Written task A
Translate this sentence from the text about dinner at The French Laundry into French: "We chose not to photograph inside the restaurant."

Text excerpt
Finally, The Big Eat – Part III: The French Laundry

We chose not to photograph inside the restaurant. Enjoy the pics of the grounds.

Day three in Yountville started with a modest breakfast in the hotel. In anticipation for our big dinner at The French Laundry, we enjoyed a relatively light lunch at Hurley’s, dining on olive oil poached tuna niçoise and Crab Louis salads. Both hit the spot without being over filling. We thought it best to go into dinner without hunger headaches and the salads were a refreshing departure from the big meals of earlier restaurant visits. After a long walk around the small town of Yountville and a trip to the sauna and steam room at the Spa Villagio, we were ready to sit and eat for the next three hours. Our meal at The French Laundry would soon be a memory and we wanted it to be perfect.

Written task B
Retype the entire listing that follows, line for line, and leave out the pictures.

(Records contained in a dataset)
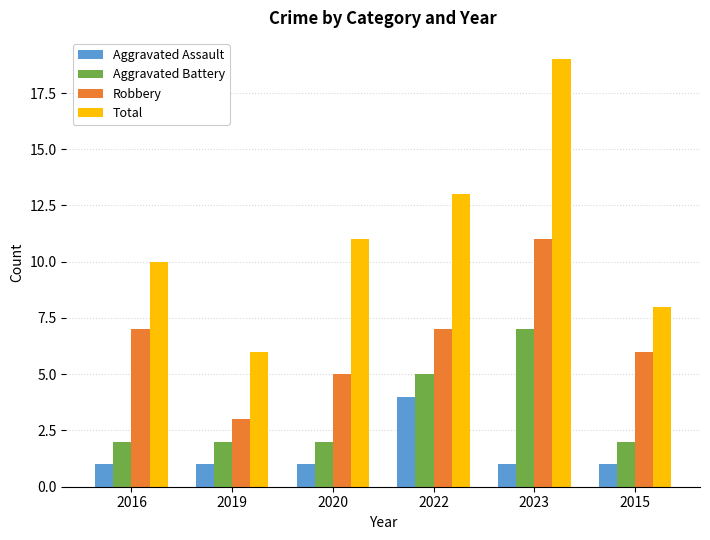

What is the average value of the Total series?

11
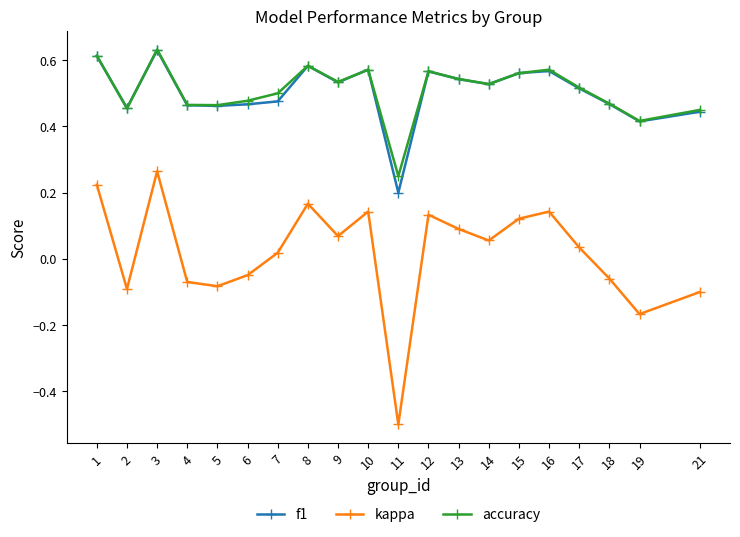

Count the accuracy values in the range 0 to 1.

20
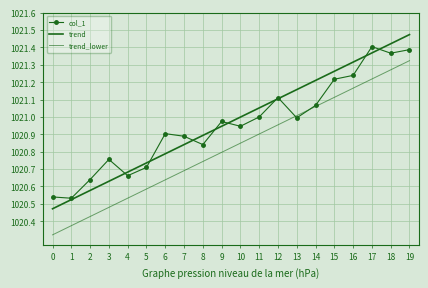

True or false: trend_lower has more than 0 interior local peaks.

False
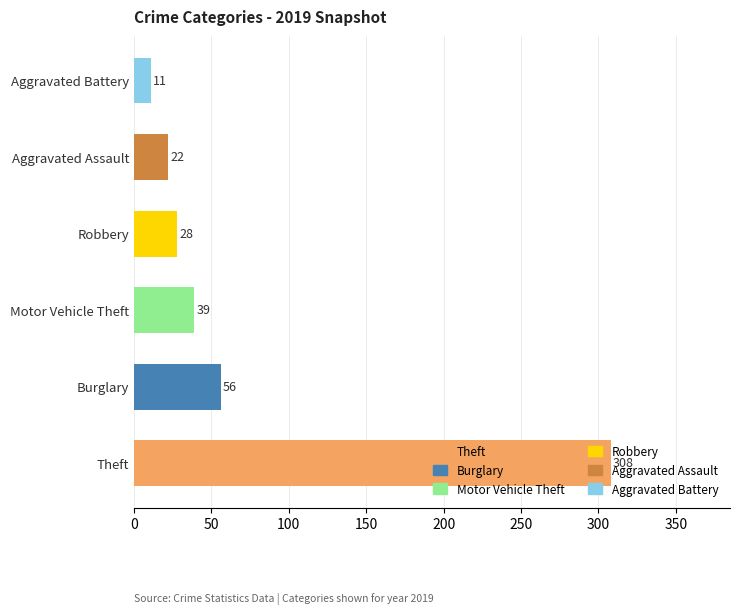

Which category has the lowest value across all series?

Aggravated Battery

Answer area A
Nous avons choisi de ne pas prendre de photos à l'intérieur du restaurant.

Answer area B
What is the average value of the Total series?

11

Count the accuracy values in the range 0 to 1.

20

True or false: trend_lower has more than 0 interior local peaks.

False

Which category has the lowest value across all series?

Aggravated Battery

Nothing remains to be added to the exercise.